§ WORK REQUEST:
Return every line from the entries below that contains the word "would".

(Stored items)
--- START ---
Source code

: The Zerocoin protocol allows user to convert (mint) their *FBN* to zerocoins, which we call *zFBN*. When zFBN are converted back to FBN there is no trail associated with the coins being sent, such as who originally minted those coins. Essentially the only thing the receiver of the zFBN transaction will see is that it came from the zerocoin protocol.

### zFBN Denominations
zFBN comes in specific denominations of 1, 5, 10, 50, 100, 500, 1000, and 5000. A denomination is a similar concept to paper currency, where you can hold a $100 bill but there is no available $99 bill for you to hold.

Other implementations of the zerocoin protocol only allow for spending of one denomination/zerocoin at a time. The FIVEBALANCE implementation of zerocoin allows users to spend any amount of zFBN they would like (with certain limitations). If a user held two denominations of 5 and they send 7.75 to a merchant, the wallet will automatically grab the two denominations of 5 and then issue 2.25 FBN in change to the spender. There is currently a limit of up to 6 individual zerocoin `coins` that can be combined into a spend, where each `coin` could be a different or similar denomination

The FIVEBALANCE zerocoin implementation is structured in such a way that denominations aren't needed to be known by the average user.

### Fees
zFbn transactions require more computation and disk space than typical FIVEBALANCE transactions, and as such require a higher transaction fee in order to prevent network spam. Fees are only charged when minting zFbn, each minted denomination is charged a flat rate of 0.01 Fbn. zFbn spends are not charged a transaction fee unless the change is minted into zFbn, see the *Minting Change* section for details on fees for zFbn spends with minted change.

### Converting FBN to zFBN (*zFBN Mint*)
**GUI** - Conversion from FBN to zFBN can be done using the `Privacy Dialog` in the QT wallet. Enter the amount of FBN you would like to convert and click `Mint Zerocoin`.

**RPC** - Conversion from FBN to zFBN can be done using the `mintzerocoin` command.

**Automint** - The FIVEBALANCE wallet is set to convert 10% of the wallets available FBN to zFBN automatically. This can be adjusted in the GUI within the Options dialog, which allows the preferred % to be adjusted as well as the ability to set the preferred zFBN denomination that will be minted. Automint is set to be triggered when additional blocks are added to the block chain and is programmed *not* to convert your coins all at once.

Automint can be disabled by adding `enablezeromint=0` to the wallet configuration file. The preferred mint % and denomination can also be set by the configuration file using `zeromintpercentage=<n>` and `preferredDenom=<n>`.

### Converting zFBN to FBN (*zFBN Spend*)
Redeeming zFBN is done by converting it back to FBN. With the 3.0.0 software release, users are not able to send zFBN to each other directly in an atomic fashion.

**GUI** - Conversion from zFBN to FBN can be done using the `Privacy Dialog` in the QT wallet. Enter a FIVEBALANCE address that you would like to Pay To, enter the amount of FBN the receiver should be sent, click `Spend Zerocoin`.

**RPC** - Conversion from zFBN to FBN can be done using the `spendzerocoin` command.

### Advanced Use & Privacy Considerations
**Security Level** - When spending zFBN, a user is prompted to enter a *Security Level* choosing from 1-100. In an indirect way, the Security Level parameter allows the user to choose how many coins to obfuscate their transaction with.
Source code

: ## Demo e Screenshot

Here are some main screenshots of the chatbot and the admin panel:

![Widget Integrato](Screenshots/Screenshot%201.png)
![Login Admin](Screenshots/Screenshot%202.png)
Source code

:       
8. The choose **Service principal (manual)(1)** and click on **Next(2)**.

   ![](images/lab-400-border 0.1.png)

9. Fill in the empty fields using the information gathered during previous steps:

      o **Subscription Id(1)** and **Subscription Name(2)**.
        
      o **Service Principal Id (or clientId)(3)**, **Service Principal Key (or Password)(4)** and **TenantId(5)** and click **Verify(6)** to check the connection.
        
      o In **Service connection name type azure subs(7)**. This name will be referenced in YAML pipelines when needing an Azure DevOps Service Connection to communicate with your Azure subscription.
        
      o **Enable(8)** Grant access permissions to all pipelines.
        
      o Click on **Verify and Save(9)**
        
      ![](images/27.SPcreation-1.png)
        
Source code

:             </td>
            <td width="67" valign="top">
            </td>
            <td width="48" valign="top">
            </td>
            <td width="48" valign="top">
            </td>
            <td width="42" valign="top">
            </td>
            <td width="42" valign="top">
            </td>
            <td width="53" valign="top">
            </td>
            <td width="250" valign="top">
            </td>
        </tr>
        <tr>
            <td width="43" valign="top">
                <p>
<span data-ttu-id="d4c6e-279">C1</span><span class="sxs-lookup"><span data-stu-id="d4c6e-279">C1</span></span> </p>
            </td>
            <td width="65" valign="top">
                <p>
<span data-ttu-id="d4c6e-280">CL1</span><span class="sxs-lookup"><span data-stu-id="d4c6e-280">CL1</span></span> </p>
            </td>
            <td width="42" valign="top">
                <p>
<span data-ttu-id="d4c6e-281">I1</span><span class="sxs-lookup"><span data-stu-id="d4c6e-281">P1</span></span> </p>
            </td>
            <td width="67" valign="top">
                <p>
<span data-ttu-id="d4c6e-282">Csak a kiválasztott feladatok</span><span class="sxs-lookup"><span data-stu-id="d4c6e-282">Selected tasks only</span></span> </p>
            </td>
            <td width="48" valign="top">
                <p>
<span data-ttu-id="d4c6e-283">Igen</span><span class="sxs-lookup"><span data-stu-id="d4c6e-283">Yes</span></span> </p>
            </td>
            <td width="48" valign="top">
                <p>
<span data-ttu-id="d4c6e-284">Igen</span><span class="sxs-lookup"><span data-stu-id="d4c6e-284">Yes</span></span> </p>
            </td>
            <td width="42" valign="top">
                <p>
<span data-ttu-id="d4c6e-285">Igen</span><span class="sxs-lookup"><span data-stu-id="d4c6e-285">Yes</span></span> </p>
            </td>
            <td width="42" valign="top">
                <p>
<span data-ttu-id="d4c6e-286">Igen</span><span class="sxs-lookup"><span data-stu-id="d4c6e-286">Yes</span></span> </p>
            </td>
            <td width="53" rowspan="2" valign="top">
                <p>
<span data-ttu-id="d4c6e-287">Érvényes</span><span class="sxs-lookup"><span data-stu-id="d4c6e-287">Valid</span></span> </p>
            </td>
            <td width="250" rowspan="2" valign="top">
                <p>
--- END ---
§ WRITTEN SOLUTION:
Other implementations of the zerocoin protocol only allow for spending of one denomination/zerocoin at a time. The FIVEBALANCE implementation of zerocoin allows users to spend any amount of zFBN they would like (with certain limitations). If a user held two denominations of 5 and they send 7.75 to a merchant, the wallet will automatically grab the two denominations of 5 and then issue 2.25 FBN in change to the spender. There is currently a limit of up to 6 individual zerocoin `coins` that can be combined into a spend, where each `coin` could be a different or similar denomination
**GUI** - Conversion from FBN to zFBN can be done using the `Privacy Dialog` in the QT wallet. Enter the amount of FBN you would like to convert and click `Mint Zerocoin`.
**GUI** - Conversion from zFBN to FBN can be done using the `Privacy Dialog` in the QT wallet. Enter a FIVEBALANCE address that you would like to Pay To, enter the amount of FBN the receiver should be sent, click `Spend Zerocoin`.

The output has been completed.